Aug 2, 2021 4 min read NLP

Styleformer: Convert Casual Text to Formal Text and Vice Versa

How to leverage a powerful T5 Transformer model to change the formality of text

Styleformer is a brand new Python library that allows you to change the style of text using a powerful Transformer model called T5. This tutorial focuses on its ability to convert casual text to formal text and vice versa. Changing the formality of text has many applications. For example, perhaps you wish to increase the formality of a work email – just run Styleformer with only a few lines of code.

Installation

You can download Styleformer directly from GitHub with the following command.

pip install git+https://github.com/PrithivirajDamodaran/Styleformer.git

Casual to Formal

Now, let's import a class called Styleformer which we'll use to load models.

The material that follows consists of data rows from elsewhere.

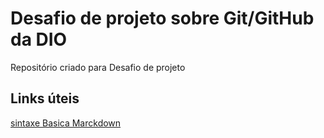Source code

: # Desafio de projeto sobre Git/GitHub da DIO
Repositório criado para Desafio de projeto
## Links úteis
[sintaxe Basica Marckdown](https://markdown.net.br/sintaxe-basica/)
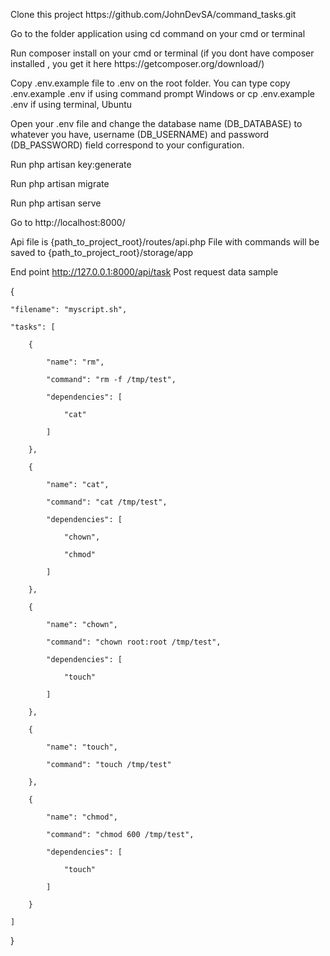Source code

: <p>Clone this  project https://github.com/JohnDevSA/command_tasks.git</p>
<p>Go to the folder application using cd command on your cmd or terminal</p>
<p>Run composer install on your cmd or terminal (if you dont have composer installed , you get it here https://getcomposer.org/download/)</p>
<p>Copy .env.example file to .env on the root folder. You can type copy .env.example .env if using command prompt Windows or cp .env.example .env if using terminal, Ubuntu</p>
<p>Open your .env file and change the database name (DB_DATABASE) to whatever you have, username (DB_USERNAME) and password (DB_PASSWORD) field correspond to your configuration.</p>
<p>Run php artisan key:generate</p>
<p>Run php artisan migrate</p>
<p>Run php artisan serve</p>
<p>Go to http://localhost:8000/</p>

Api file is {path_to_project_root}/routes/api.php
File with commands will be saved to {path_to_project_root}/storage/app

End point http://127.0.0.1:8000/api/task
Post request data sample

{

    "filename": "myscript.sh",

    "tasks": [

        {

            "name": "rm",

            "command": "rm -f /tmp/test",

            "dependencies": [

                "cat"

            ]

        },

        {

            "name": "cat",

            "command": "cat /tmp/test",

            "dependencies": [

                "chown",

                "chmod"

            ]

        },
        
        {

            "name": "chown",

            "command": "chown root:root /tmp/test",

            "dependencies": [

                "touch"

            ]

        },

        {

            "name": "touch",

            "command": "touch /tmp/test"

        },

        {

            "name": "chmod",

            "command": "chmod 600 /tmp/test",

            "dependencies": [

                "touch"

            ]

        }

    ]

}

from styleformer import Styleformer

Let’s load the model that converts casual text to formal text. This model’s style ID is 0, so when instantiating a Syleformer object, we’ll set its “style” parameter to 0.

styleformer_c_t_f = Styleformer(style=0)

From here we can immediately start converting text by calling styleformer_c_t_f.transfer(). We'll provide the text we wish to convert as the first and only position input. Then, we'll set the "inference_on" parameter to 0 if we want to use a CPU and 1 for if we want to use a GPU.

result_1 = styleformer_c_t_f.transfer("Yo, I love coding in Python. ", inference_on=1)

print(result_1)

Outputs: I enjoy coding in Python.

Here's another example.

result_2 = styleformer_c_t_f.transfer("I'm going to go buy some stuff like apples at the store  ", inference_on=1)

print(result_2)

Result: I am going to buy some items, such as apples, from the store.

Not too bad! Now, let's discuss the inverse – converting formal text to casual text.

Formal To Casual

Let's load the model to convert formal text to casual text. The style ID for this model is "1".

styleformer_f_t_1 = Styleformer(style=1)

We can now call the "transfer()" method as before.

result_3 = styleformer_f_t_c.transfer("Let's discuss our plans for this evening", inference_on=1)

print(result_3)

Result: Lets talk about what we'll be doing tonight

Multiple Sentences

Although it's not stated within the documentation, I believe that the package is only intended to be used for one sentence at a time. After reviewing the source code, I noticed that "early_stopping" is enabled, which means that the model stops producing text when the "end of sentence" token is reached. In addition, the internal settings set a maximum of 32 tokens per iteration, where tokens are typically words or symbols. Below is a quick overview of how you could break an input down by sentence using a Python package called TextBlob.

TextBlob is available on PiPI, and we can install it with a simple pip command.

pip install textblob

Now, let's import a class called TextBlob that we'll use to break a string down by sentence.

from textblob import TextBlob

Let’s create a TextBlob object by providing a string to the TextBlob class. Notice how the string contains multiple sentences. We’ll break the text down by sentence and then convert it from being casual to being formal by using the syleformer_c_t_f object.

text = "Hey man, what's up? We should hang out and watch the Olympics. Then maybe go grab some food"

blob = TextBlob(text)

TextBlob is built on top of a Python framework called NLTK. Sometimes we need to install resources from NLTK before performing actions with TextBlob. Since NLTK is a dependency for TextBlob, we do not need to install it. Let's download a tokenizer called 'punkt' from NLTK.

import nltk

nltk.download('punkt')

We now have everything we need to start tokenizing the string by sentence.

result_4_list = []

for sent in blob.sentences:
  temp_result = styleformer_c_t_f.transfer(sent.string)
  result_4_list.append(temp_result)
  
result_4 = " ".join(result_4_list)
print(result_4)

Output: Hello, what are you doing? I recommend that we spend time together and watch the Olympics. Afterwards, perhaps grab some food.

Styleformer With Happy Transformer

You may want to use a more mature package like Hugging Face's Transformers library or my very own Happy Transformer package to run the model. Unlike Styleformer, both of these packages are available on PyPI and allow you to modify the text generation settings.

There are several reasons why you may want to modify the text generation settings. For example, by default, the Styleformer package generates at most 32 tokens per inference, where tokens are typically words or symbols, and there is no way to adjust this. In addition, by modifying the settings, you can change the rate of less likely words being selected, which allows you to alter the "creativity" of the text.

Below is a GitHub gist that demonstrates how to use the Styleformer model with Happy Transformer. Perhaps I'll write a full article on how to use Styleformer with Happy Transformer, but for now, the gist below should suffice for most people.

You can also check out this article that provides an in-depth explanation on how to use Happy Transformer for a similar model that the author of Styleformer created. This model is called "Gramformer" and corrects the grammar of inputted text.

Conclusion

I hope you learned a lot! I'm looking forward to reading about future applications of this model. Be sure to use Styleformer before emailing your boss, and stay happy everyone!